A + for that kind of install is you have coverage of what is in the bed of your truck.
A - for that kind of install is, your bed and the rear hatch will take up a lot of the footage, and the rear hatch, well a car will have to be a few car lengths behind you, for you to be able to see the plate in the footage ( assuming your state have front plates )
A few brands offer a waterproof rear camera you can put way out back, the - with doing that is it is right there in the elements, and you probably know all too well how much crud can accumulate on the back of a truck, and so also on the camera lens.
The user Dashmellow is our resident dashcam + truck specialist, thats what he drive, and he have side cameras too.
Now you dont really want to be recording regular full blown footage when parked, this generate the MAX heat in the camera, and then + the sun beating on your car and the camera will soon reach MAX temperature and do a safety shutdown.

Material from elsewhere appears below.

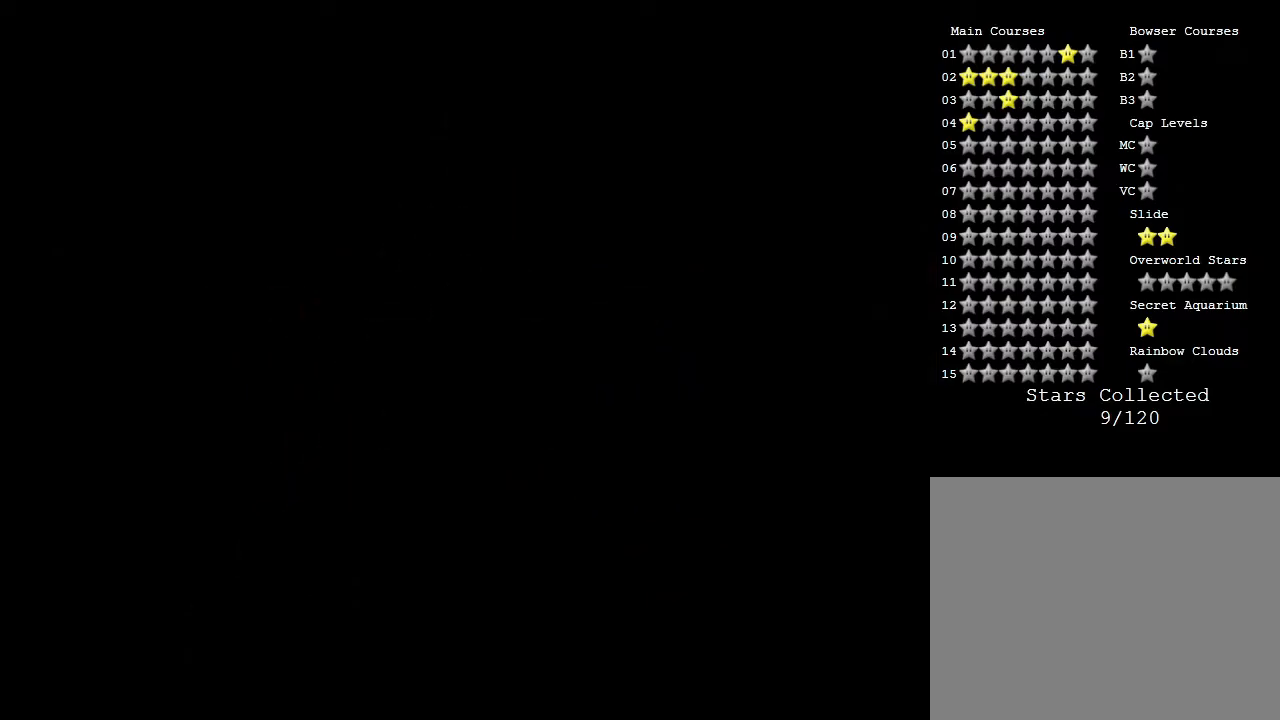
{"buttons": [], "left_stick": "center", "events": []}
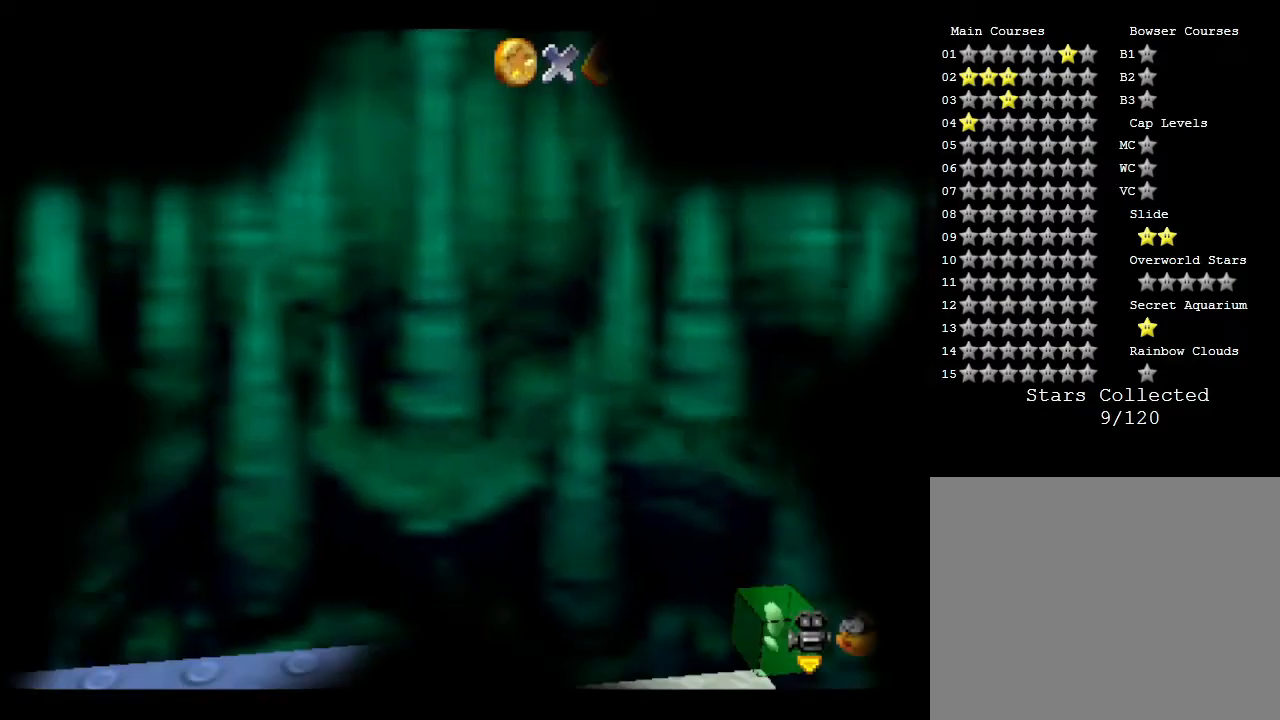
{"buttons": [], "left_stick": "center", "events": []}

That is why the dedicated parking guard modes have tricks like time lapse or recording in a lower bitrate as they both generate as little heat as possible
For instance i had a system i ran parking guard on ( 1080p resolution ) for the 3 minute segment size i like to use it coughed up 350 MB large files, but when i parked and the camera changed to low bitrate parking mode ( that always record + have sound ) well then the files was just 128 MB in size, and so room for much more footage on a memory card.
I was worried as low birate are a quality thing too, so i at once tested it parking curbside to a town road ( 60 KMH VS the default Danish town speed MAX of 50 KMH.
And it worked just fine for plate capture as there was light at the time.
Now your always on socket, for some cameras that will not be a problem as they have the low voltage cut off in the camera itself, and those also change to parking guard after a few minutes of 0 activity on the G-sensor in the camera.
So with one of those you can have parking guard and use your always on 12 V socket in the dash / console.
But most dashcams are 5 Volt cameras and will require a hard wire kit to be installed to be able to do parking guard, these will need two 12 V wires + ground, one 12 V that is always active, and then a 12 V that is ACC and this will then be the trigger that will tell the system to go to or from parking guard.
Main thing is to have a low voltage cut off, CUZ your car battery, well they are not made for deep discharge, so you be wise to keep it at 12.2 vilts at least ( normally the cut off options are 11.8 - 12.0 - 12.2 - and 12.4 volts )
I have no personal experience using 512 GB cards, i have a substantial collection of 256GB cards i use when testing systems, but i have not yet been able to pick up a 512 GB card, i am on a pension here and Denmark aint cheap for anything, even if they say we have free schools - healthcare and what not,,,,,, its not really free, you pay a substantial tax to enjoy those.